Non si è discostata da tali principi la Corte territoriale con l’affermazione che la piena conoscibilità da parte del lavoratore della origine professionale della malattia doveva ritenersi oggettivamente verificata nel momento in cui questa era stata diagnosticata con certezza, dovendo escludersi, allo stesso tempo, sulla base di quanto aveva dichiarato lo stesso lavoratore, che questi fosse mai stato esposto a rischi diversi da quello lavorativo.

Le contrarie affermazioni del ricorrente, secondo cui egli non avrebbe potuto avere una ragionevole percezione della malattia prima della redazione della certificazione medica del dicembre 1990, non tengono conto dei rilievi svolti dal giudice del merito in ordine alla oggettiva conoscibilità dell’origine professionale della malattia e si risolvono, in definitiva, nella contestazione diretta (inammissibile in questa sede) del giudizio di merito, giudizio che risulta motivato in modo sufficiente e logico con riferimento, come sopra detto, alla oggettiva possibilità di percepire e riconoscere l’esistenza della malattia – a prescindere da valutazioni puramente soggettive – e così in una mera contrapposizione rispetto alla valutazione di merito operata dalla Corte d’appello, inidonea a radicare un deducibile vizio di legittimità di quest’ultima (anche perchè il ricorrente non ha riportato nel ricorso il contenuto integrale della relazione di consulenza tecnica e dei documenti sui quali fonda le proprie critiche alla decisione della Corte territoriale).
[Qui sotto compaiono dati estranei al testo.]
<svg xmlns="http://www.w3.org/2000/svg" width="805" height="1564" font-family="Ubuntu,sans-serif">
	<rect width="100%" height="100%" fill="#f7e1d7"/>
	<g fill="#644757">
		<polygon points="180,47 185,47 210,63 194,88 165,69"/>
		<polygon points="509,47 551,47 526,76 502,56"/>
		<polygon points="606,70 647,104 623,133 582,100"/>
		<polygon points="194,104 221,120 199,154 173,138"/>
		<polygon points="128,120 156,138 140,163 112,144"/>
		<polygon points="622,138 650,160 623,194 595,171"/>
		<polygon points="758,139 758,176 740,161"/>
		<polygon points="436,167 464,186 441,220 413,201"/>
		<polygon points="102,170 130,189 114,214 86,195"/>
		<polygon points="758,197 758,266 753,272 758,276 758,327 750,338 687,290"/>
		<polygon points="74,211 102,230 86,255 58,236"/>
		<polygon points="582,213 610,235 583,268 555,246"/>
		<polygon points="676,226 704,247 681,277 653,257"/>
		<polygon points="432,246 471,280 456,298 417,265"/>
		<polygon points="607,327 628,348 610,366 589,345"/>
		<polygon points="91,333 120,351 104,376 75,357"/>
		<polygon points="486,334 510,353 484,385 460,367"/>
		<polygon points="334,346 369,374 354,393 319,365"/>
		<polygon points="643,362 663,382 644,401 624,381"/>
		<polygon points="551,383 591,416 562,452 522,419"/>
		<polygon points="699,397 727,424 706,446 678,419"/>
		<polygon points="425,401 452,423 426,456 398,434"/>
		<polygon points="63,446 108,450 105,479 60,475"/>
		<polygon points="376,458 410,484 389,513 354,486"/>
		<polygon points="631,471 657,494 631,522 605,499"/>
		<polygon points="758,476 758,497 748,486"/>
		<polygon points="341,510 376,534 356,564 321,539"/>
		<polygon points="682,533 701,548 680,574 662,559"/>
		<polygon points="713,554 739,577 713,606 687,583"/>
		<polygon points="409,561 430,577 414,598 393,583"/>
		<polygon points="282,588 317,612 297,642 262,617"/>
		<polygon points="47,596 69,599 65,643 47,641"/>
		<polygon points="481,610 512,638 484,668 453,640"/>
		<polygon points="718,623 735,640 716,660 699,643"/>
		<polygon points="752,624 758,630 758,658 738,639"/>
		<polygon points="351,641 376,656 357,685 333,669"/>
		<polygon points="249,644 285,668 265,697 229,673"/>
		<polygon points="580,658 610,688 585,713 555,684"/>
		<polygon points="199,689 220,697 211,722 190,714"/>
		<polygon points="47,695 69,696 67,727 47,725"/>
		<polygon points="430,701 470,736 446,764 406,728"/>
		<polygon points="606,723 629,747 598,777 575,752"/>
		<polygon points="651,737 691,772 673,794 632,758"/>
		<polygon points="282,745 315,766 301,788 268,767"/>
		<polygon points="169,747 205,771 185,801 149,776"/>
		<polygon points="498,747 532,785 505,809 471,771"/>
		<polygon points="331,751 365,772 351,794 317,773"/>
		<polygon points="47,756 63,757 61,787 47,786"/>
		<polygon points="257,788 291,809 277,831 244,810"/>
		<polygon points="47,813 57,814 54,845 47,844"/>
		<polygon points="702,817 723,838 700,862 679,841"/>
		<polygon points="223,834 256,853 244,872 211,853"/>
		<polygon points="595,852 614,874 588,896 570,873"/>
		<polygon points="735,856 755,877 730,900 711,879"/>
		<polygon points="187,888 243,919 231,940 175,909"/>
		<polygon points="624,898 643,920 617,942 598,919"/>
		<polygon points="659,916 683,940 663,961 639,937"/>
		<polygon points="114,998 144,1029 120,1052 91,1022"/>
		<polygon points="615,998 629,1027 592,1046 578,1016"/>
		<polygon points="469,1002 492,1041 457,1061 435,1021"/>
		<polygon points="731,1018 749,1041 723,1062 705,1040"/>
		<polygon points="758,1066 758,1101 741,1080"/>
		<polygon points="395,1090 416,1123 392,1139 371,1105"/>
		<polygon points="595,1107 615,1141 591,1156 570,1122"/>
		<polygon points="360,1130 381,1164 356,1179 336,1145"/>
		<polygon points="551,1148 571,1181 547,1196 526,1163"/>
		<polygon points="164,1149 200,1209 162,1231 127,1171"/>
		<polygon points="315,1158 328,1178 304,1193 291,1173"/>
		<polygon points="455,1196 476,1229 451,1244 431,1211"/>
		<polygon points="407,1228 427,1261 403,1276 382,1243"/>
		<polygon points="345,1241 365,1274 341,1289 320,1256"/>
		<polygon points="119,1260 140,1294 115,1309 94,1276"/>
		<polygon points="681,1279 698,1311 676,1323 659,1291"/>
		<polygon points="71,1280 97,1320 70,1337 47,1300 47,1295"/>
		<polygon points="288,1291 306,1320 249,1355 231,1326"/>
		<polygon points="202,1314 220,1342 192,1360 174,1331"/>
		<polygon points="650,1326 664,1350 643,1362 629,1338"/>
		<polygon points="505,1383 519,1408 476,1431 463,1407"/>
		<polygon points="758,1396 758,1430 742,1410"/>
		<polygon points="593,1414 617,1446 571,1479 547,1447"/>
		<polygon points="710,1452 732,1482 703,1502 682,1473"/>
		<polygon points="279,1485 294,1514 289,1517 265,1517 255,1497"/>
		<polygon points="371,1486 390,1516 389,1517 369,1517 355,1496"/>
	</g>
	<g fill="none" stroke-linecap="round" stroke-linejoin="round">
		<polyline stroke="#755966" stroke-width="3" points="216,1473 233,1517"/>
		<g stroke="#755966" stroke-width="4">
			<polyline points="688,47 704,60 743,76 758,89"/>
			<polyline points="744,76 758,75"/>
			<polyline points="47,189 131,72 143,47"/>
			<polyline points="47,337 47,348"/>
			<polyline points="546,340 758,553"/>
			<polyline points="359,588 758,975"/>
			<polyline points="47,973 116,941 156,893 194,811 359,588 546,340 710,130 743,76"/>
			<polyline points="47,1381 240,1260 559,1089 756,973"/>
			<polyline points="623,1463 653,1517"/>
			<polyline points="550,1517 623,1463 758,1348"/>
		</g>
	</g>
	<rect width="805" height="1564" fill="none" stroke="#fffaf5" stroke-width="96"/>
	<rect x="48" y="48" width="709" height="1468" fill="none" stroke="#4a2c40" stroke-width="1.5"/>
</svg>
3.- Il ricorso deve essere pertanto rigettato. Le spese del giudizio di legittimità seguono la soccombenza.

P.Q.M.

La Corte rigetta il ricorso e condanna il ricorrente al pagamento delle spese del presente giudizio liquidate in Euro 30,00 oltre Euro 2.500,00 per onorari, oltre Iva, Cpa e spese generali.

Testo non ufficiale. La sola stampa del bollettino ufficiale ha carattere legale.